» **Texte à lire**:
Ces alliances sont-elles généralisables ? Oui, répond Éric Coquerel, toujours prompt à chercher des raccourcis : « L’alliance avec EELV peut permettre à une force opposé à l’austérité et au productivisme d’être en tête de la gauche. C’est possible dès les européennes et plus encore aux régionales à venir ». Tant que les écologistes sont au gouvernement, il est tout de même hasardeux de les qualifier d’opposés à la politique d’austérité : ils la mènent, ils la votent. Surtout, penser un instant qu’un tel accord pourrait voir le jour dès les européennes est une plaisanterie. Sur l’Europe et la construction européenne, l’approche des écologistes et du Front de gauche sont tout sauf compatibles.
5. Entre-deux tours à haut risque pour le Front de gauche
Dans près de la moitié des villes de plus de 20.000 habitants, les différentes composantes du FdG se sont présentées sur des listes séparées, c’est-à-dire concurrentes. Les dynamiques de campagne ont parfois exacerbé les positions, et si les relations sont souvent restées courtoises, de nombreuses villes ont vu un net rafraîchissement de l’ambiance entre les différentes organisations.

» **Tâche à traiter**:
Reproduisez mot pour mot et en entier le texte ci-dessus sur le Front de gauche et ses alliances.

» **Extraits d'enregistrements**:
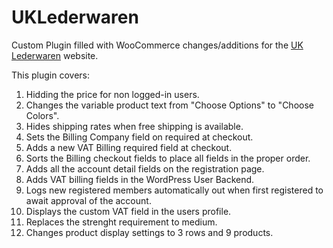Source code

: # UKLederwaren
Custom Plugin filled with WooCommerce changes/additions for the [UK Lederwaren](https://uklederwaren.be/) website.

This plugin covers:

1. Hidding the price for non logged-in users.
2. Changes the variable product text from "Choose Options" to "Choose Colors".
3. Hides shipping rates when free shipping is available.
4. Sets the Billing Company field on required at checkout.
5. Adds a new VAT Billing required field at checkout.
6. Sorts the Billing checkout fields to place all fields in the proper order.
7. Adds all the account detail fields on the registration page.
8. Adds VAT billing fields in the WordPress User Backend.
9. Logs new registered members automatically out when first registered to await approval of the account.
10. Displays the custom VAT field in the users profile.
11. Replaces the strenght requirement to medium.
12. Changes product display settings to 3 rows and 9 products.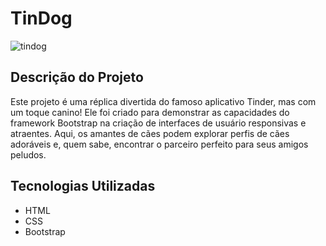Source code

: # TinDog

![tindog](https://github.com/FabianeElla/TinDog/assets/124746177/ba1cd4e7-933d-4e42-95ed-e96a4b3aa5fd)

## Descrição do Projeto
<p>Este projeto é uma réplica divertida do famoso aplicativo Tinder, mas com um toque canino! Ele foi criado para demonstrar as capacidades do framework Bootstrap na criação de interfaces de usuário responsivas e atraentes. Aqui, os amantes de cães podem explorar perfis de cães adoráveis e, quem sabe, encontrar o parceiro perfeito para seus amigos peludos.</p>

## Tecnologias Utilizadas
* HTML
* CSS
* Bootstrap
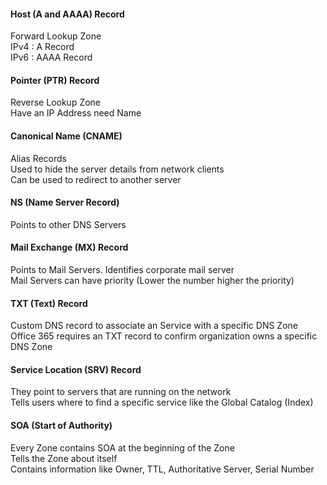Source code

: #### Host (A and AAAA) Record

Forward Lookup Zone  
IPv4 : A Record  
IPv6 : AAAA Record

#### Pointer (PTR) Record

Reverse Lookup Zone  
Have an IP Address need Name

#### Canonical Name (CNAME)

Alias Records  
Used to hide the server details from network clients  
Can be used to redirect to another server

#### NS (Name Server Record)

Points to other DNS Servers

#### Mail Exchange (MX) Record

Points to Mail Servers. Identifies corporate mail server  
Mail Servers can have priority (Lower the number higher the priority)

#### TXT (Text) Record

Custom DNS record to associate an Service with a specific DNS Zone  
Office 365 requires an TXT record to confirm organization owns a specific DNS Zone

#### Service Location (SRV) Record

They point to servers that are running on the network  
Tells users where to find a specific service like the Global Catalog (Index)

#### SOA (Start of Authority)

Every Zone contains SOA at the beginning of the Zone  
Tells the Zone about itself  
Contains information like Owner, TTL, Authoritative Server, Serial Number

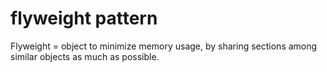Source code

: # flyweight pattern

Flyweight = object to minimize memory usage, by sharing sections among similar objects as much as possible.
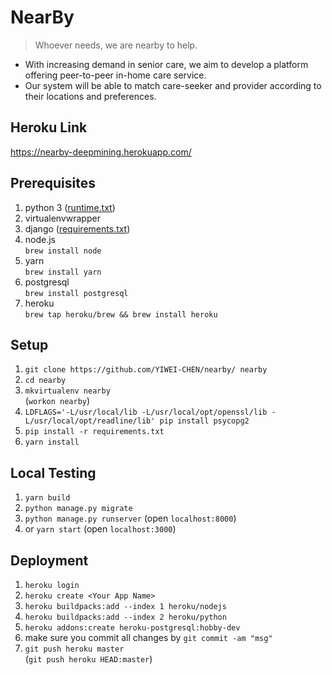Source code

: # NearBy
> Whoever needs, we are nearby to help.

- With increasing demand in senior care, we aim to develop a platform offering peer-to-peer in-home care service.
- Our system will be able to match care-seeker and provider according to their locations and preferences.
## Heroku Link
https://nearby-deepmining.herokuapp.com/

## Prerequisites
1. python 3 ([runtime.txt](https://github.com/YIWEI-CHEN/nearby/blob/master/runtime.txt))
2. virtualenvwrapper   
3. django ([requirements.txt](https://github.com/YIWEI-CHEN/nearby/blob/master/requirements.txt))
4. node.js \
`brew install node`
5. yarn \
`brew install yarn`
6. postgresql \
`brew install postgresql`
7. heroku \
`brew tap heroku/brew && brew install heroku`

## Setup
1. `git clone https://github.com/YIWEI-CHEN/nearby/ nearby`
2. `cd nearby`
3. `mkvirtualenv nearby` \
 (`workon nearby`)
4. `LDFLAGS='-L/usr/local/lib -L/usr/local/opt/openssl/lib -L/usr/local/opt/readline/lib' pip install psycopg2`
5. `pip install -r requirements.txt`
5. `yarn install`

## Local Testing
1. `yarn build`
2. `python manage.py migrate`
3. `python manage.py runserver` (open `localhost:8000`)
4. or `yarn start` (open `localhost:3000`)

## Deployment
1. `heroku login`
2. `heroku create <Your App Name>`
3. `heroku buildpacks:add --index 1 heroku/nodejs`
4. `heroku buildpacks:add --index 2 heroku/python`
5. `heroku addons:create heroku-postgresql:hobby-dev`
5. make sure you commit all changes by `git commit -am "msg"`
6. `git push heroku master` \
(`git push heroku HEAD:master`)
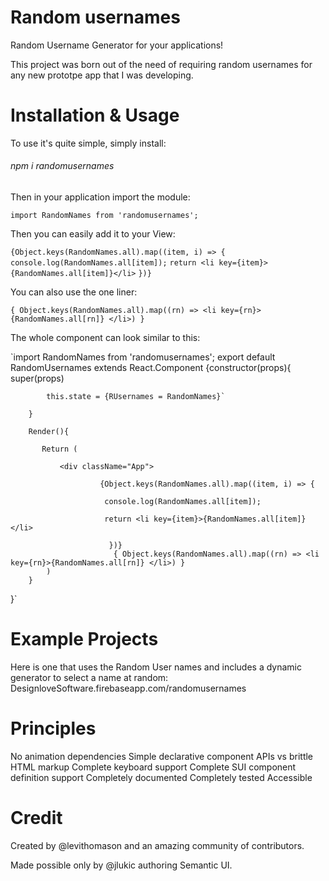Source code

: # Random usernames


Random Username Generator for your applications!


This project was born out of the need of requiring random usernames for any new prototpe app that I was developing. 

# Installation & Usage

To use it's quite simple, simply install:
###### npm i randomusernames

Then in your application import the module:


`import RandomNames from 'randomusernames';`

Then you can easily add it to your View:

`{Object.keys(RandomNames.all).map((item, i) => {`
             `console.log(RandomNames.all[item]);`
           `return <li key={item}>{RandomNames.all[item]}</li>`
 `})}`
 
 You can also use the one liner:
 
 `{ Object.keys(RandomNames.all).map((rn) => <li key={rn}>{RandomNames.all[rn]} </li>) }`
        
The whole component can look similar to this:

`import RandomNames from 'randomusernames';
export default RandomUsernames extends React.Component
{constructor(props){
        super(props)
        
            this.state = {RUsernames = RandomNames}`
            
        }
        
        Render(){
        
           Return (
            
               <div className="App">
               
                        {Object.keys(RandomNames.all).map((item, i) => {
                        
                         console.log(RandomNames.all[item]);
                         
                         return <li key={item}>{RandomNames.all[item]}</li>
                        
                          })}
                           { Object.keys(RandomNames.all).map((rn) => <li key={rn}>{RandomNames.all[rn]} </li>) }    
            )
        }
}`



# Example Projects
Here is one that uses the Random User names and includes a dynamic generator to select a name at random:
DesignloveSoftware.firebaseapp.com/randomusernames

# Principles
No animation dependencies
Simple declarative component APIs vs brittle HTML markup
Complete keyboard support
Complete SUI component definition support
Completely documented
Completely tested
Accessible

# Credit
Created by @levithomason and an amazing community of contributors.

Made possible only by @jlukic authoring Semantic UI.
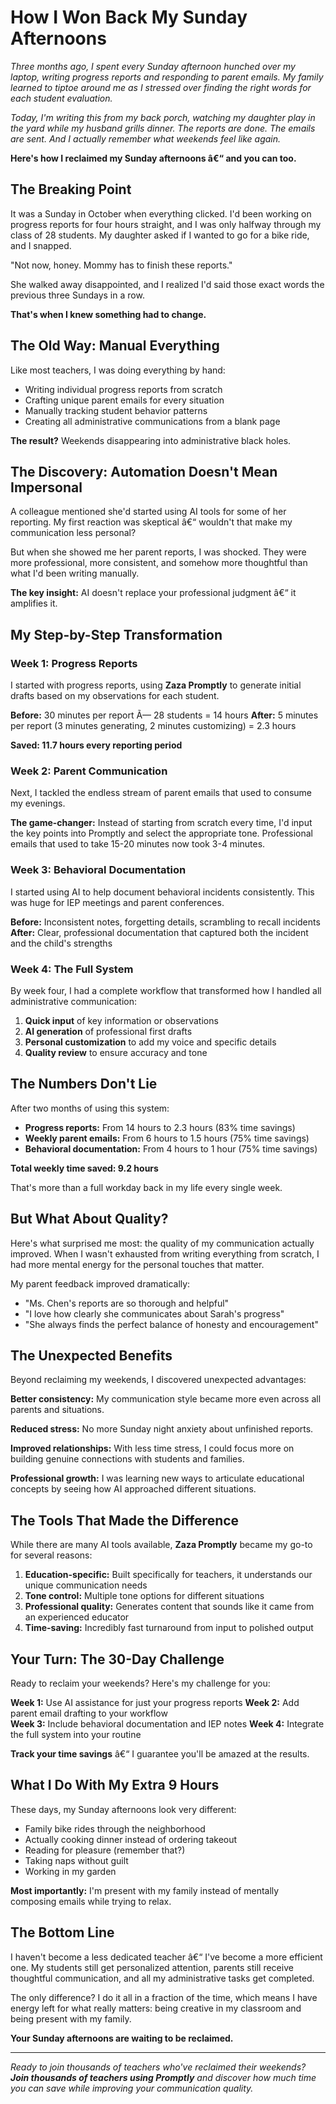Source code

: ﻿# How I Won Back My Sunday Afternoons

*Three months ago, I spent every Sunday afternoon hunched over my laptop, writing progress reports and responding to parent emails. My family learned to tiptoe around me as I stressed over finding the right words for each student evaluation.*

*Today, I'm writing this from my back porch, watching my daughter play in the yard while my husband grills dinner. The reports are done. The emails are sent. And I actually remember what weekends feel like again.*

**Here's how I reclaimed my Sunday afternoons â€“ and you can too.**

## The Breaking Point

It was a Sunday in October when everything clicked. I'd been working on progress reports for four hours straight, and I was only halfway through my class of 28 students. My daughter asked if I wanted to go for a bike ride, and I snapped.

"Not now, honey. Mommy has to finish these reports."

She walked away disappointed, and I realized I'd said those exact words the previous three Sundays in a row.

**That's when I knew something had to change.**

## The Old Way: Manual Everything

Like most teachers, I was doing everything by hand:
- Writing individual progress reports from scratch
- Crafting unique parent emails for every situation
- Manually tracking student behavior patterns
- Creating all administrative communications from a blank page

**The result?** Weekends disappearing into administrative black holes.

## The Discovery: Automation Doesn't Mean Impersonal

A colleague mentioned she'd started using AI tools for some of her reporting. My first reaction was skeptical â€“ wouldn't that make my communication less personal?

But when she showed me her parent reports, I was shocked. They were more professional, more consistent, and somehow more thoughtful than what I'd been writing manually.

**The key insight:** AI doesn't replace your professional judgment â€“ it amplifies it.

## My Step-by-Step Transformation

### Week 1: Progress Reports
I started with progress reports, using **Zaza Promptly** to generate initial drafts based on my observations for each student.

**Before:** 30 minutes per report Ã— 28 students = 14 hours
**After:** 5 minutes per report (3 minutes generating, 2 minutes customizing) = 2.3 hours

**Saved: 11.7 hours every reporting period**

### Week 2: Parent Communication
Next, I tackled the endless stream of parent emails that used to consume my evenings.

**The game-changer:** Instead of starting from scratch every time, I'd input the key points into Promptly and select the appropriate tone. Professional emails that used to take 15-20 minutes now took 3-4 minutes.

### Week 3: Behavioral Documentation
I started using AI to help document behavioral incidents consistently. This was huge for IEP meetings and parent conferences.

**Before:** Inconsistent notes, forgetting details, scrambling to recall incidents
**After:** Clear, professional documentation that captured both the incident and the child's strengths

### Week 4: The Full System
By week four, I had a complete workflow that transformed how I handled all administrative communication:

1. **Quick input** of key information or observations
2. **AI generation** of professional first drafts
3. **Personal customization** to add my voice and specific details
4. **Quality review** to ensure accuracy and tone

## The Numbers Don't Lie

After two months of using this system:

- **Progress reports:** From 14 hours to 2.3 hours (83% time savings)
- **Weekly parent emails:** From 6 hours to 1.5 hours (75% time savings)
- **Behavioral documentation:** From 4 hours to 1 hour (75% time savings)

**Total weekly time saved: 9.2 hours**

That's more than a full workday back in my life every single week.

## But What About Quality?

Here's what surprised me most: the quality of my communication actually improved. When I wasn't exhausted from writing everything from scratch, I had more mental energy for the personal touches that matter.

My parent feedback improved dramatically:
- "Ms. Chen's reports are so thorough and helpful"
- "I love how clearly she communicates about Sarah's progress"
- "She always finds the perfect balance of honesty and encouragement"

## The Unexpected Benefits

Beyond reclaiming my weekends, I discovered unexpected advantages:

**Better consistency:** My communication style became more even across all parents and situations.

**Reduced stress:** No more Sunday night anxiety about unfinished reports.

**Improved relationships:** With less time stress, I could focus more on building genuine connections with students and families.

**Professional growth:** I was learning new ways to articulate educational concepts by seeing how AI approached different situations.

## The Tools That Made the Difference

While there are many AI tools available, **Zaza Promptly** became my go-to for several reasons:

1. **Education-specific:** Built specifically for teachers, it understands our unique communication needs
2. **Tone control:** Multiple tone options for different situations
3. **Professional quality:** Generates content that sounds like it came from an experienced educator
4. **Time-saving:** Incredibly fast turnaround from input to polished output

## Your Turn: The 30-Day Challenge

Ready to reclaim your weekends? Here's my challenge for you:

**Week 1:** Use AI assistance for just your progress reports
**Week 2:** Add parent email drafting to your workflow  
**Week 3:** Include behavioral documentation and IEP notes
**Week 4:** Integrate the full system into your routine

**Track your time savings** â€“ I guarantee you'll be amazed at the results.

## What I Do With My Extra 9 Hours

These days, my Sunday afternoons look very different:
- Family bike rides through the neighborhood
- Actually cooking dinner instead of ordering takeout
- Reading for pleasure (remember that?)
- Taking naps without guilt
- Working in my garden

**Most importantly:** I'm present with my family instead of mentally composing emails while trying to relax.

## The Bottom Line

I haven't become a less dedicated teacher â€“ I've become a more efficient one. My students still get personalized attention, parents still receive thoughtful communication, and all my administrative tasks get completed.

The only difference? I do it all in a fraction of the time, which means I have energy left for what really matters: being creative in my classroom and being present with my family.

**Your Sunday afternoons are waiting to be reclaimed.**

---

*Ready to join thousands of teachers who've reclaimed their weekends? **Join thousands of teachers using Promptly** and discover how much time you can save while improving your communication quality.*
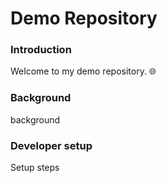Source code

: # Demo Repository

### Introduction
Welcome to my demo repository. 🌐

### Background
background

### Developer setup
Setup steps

» **Zone de réponse**:
Ces alliances sont-elles généralisables ? Oui, répond Éric Coquerel, toujours prompt à chercher des raccourcis : « L’alliance avec EELV peut permettre à une force opposé à l’austérité et au productivisme d’être en tête de la gauche. C’est possible dès les européennes et plus encore aux régionales à venir ». Tant que les écologistes sont au gouvernement, il est tout de même hasardeux de les qualifier d’opposés à la politique d’austérité : ils la mènent, ils la votent. Surtout, penser un instant qu’un tel accord pourrait voir le jour dès les européennes est une plaisanterie. Sur l’Europe et la construction européenne, l’approche des écologistes et du Front de gauche sont tout sauf compatibles.
5. Entre-deux tours à haut risque pour le Front de gauche
Dans près de la moitié des villes de plus de 20.000 habitants, les différentes composantes du FdG se sont présentées sur des listes séparées, c’est-à-dire concurrentes. Les dynamiques de campagne ont parfois exacerbé les positions, et si les relations sont souvent restées courtoises, de nombreuses villes ont vu un net rafraîchissement de l’ambiance entre les différentes organisations.